• REQUEST
Give every line of the items below as a JSON list of strings, with one string per line and no blank lines. Leave the pictures out of the list.

• EXTRACTED INFORMATION

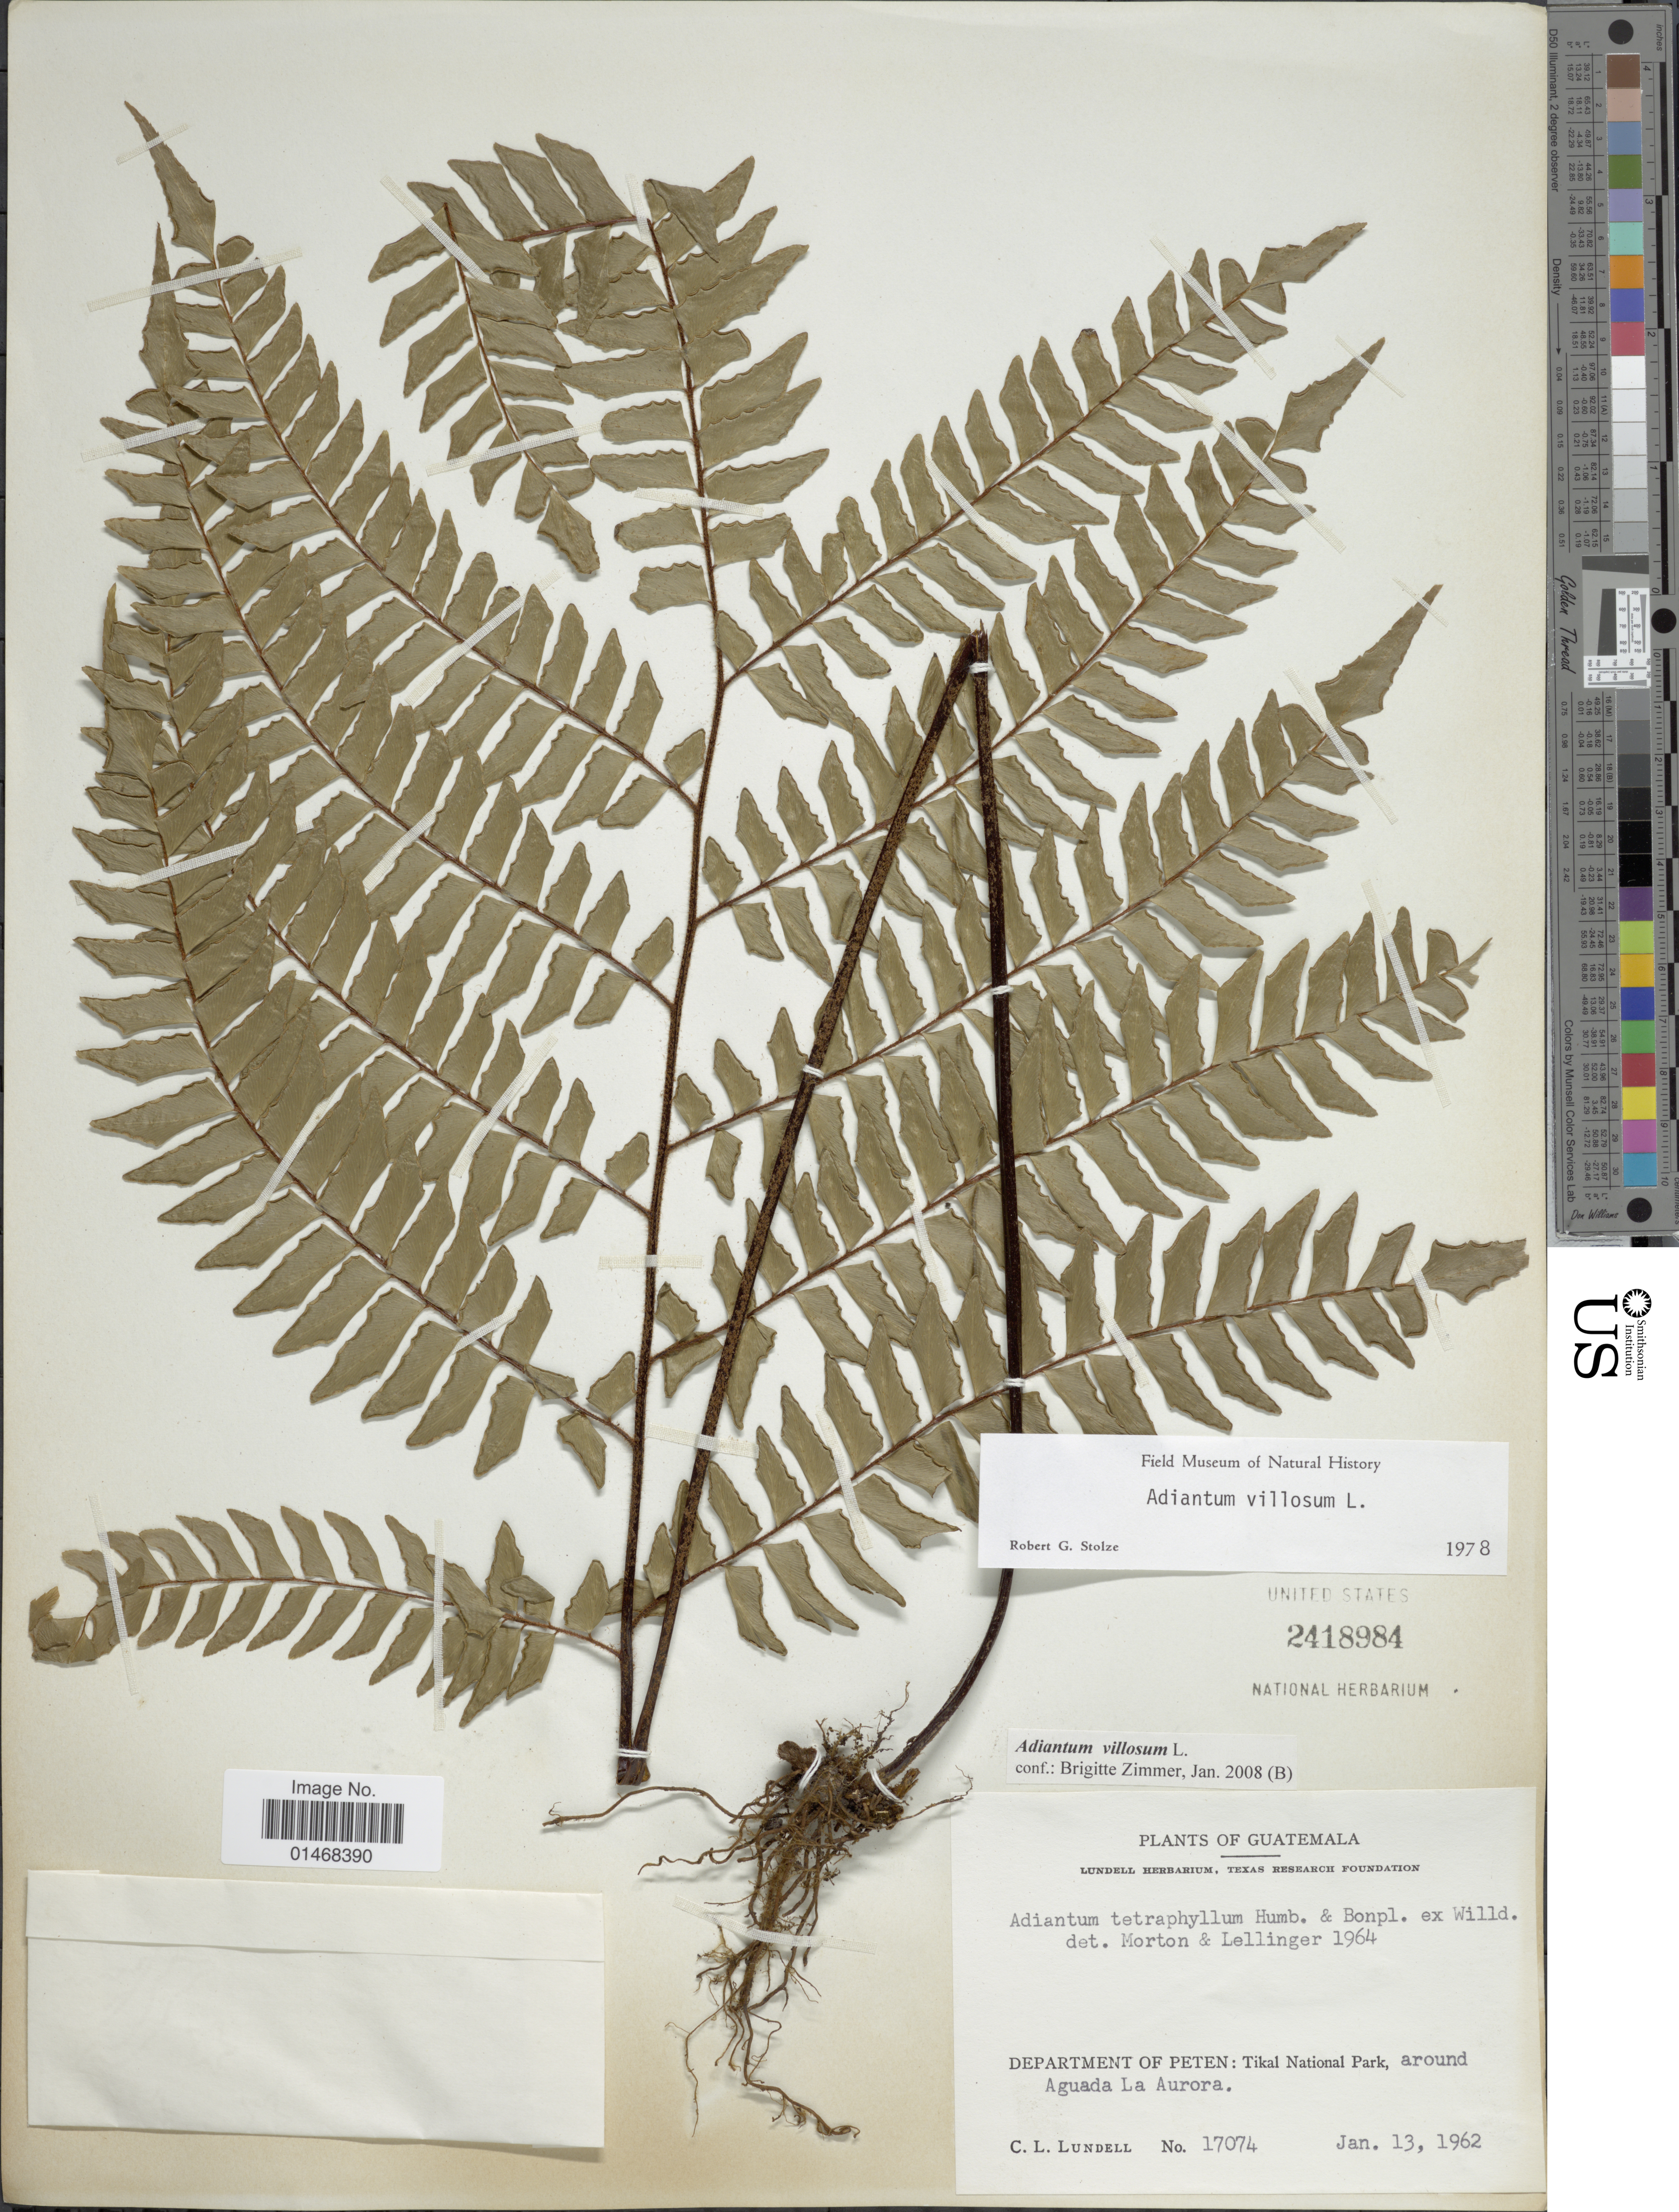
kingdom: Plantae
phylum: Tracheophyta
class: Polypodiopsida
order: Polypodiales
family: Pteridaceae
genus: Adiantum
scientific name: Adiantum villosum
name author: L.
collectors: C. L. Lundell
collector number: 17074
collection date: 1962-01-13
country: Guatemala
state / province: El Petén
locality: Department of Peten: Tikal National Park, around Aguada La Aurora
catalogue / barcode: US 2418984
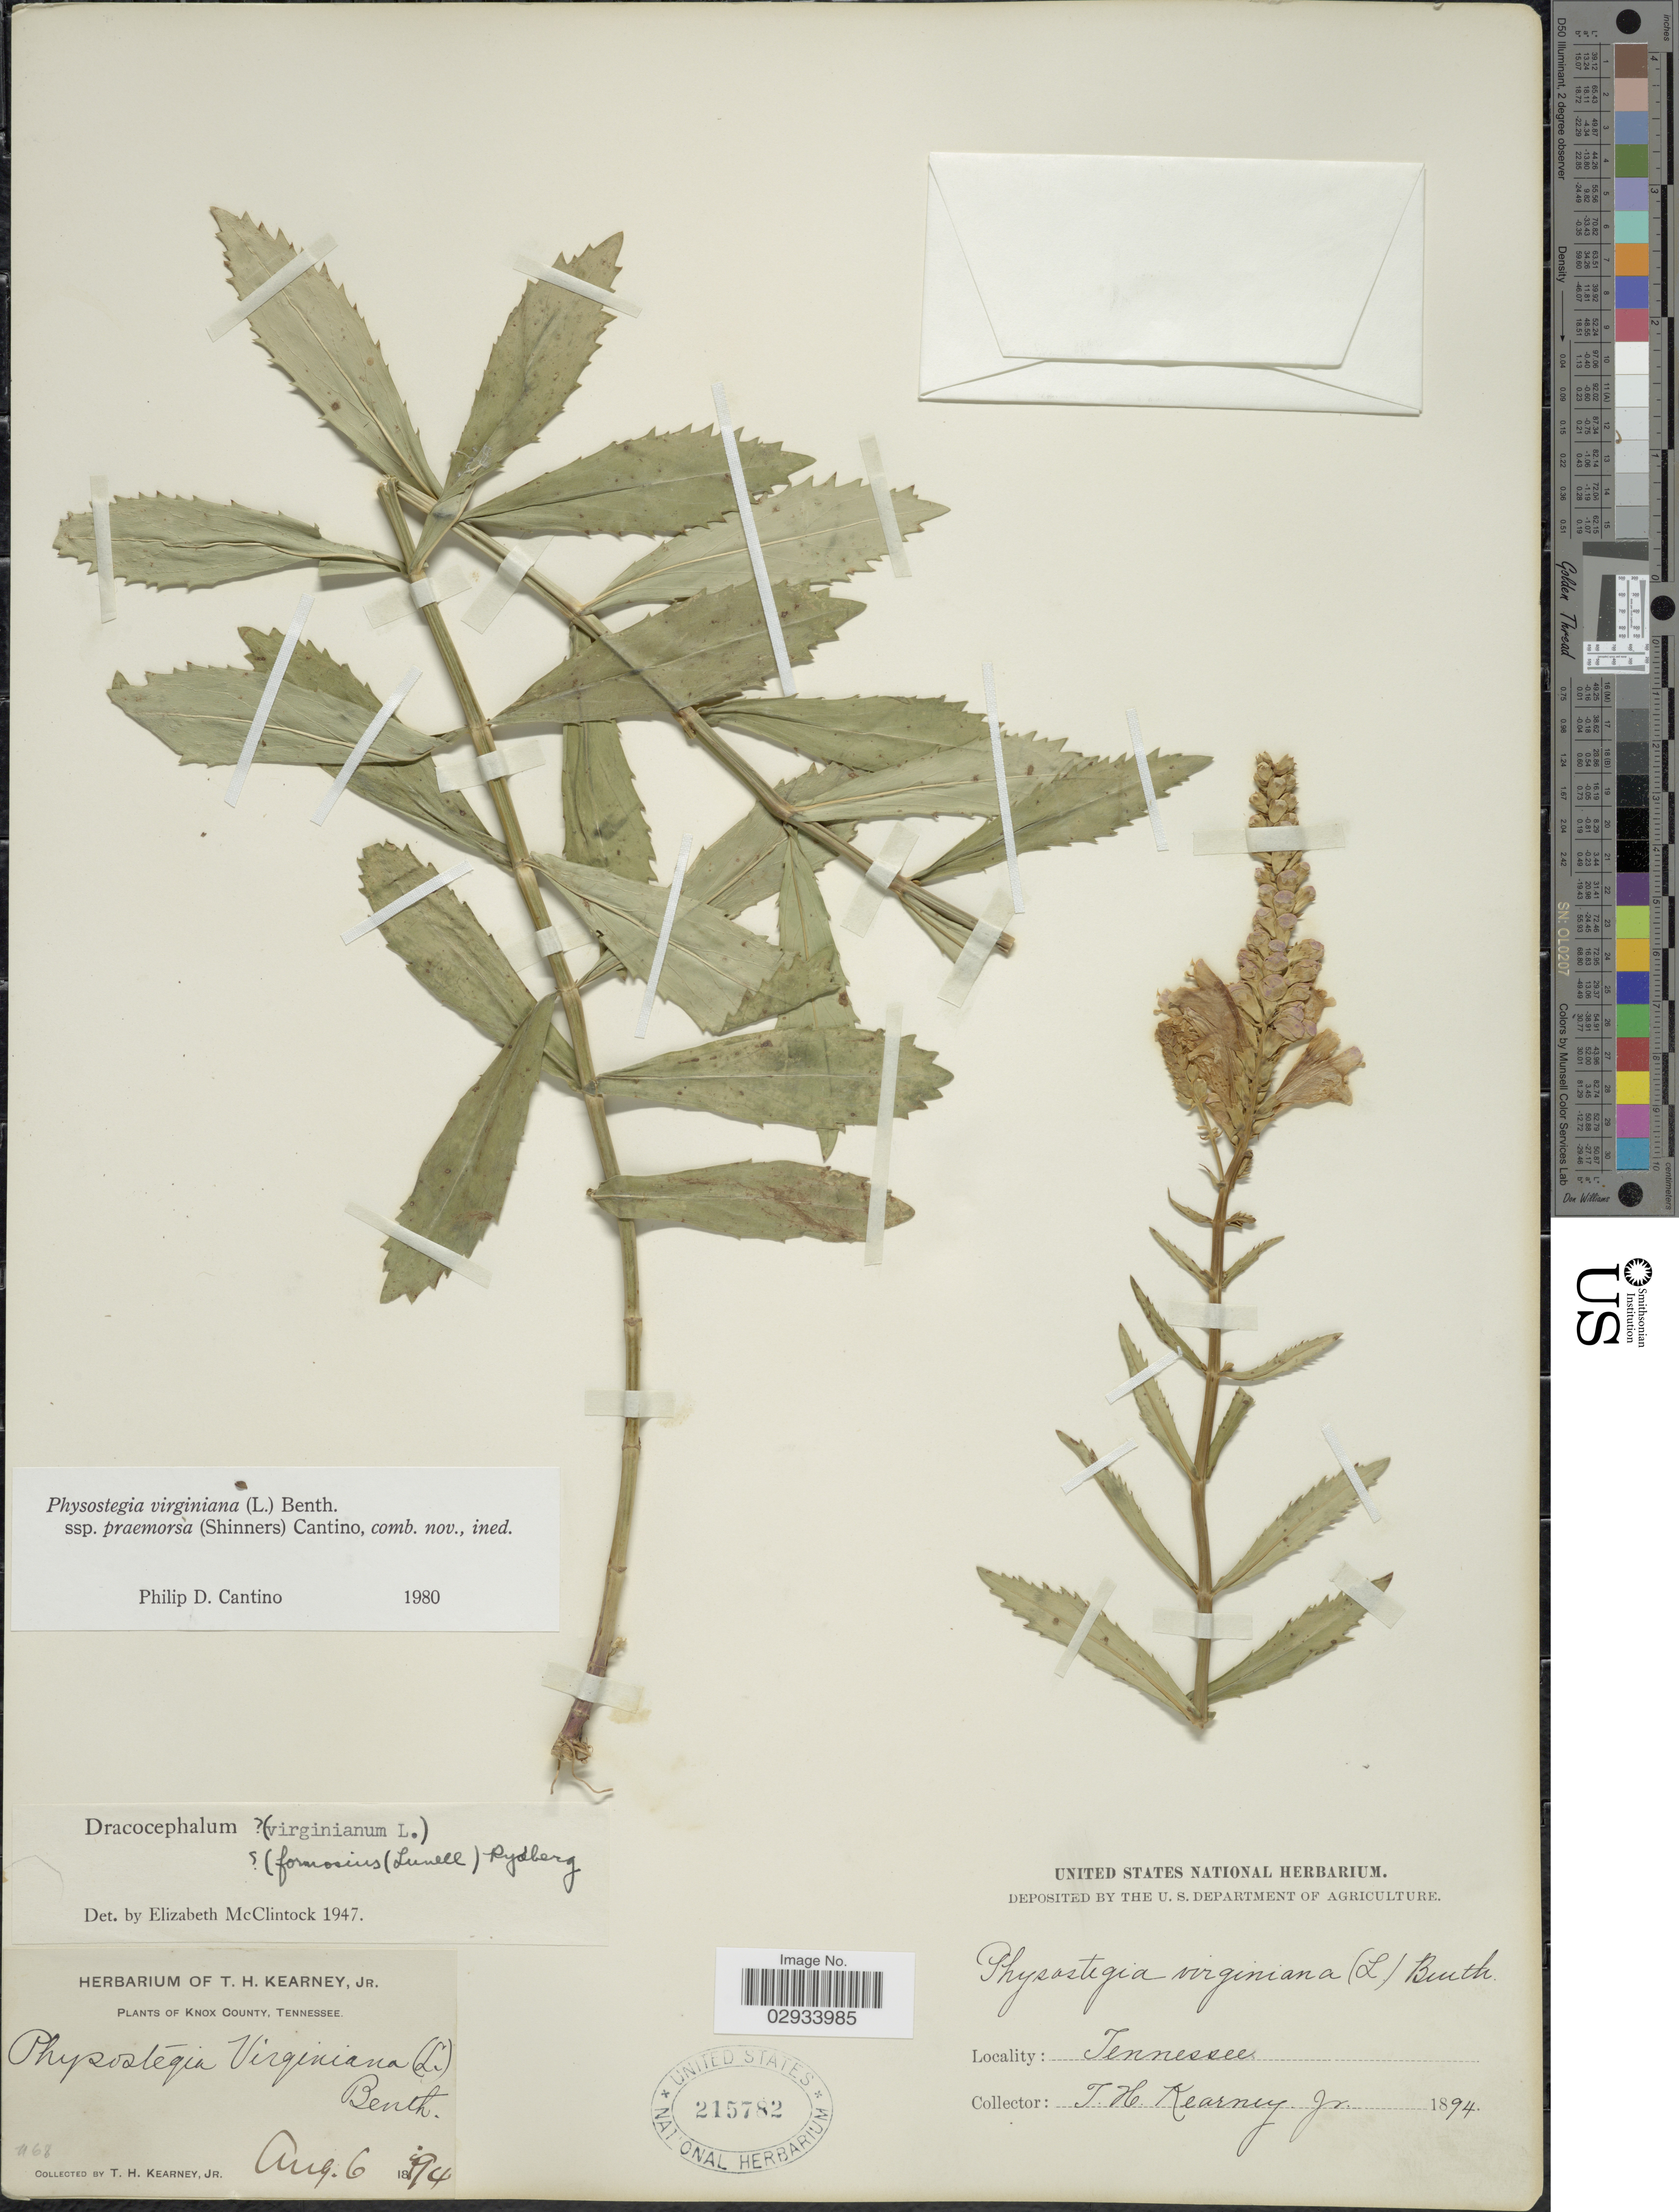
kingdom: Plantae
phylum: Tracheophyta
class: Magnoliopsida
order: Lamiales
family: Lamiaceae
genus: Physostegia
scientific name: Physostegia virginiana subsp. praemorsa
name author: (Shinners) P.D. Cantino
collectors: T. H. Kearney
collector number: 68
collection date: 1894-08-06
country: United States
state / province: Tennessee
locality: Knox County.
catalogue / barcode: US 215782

• TASK RESPONSE
[
  "kingdom: Plantae",
  "phylum: Tracheophyta",
  "class: Polypodiopsida",
  "order: Polypodiales",
  "family: Pteridaceae",
  "genus: Adiantum",
  "scientific name: Adiantum villosum",
  "name author: L.",
  "collectors: C. L. Lundell",
  "collector number: 17074",
  "collection date: 1962-01-13",
  "country: Guatemala",
  "state / province: El Petén",
  "locality: Department of Peten: Tikal National Park, around Aguada La Aurora",
  "catalogue / barcode: US 2418984",
  "kingdom: Plantae",
  "phylum: Tracheophyta",
  "class: Magnoliopsida",
  "order: Lamiales",
  "family: Lamiaceae",
  "genus: Physostegia",
  "scientific name: Physostegia virginiana subsp. praemorsa",
  "name author: (Shinners) P.D. Cantino",
  "collectors: T. H. Kearney",
  "collector number: 68",
  "collection date: 1894-08-06",
  "country: United States",
  "state / province: Tennessee",
  "locality: Knox County.",
  "catalogue / barcode: US 215782"
]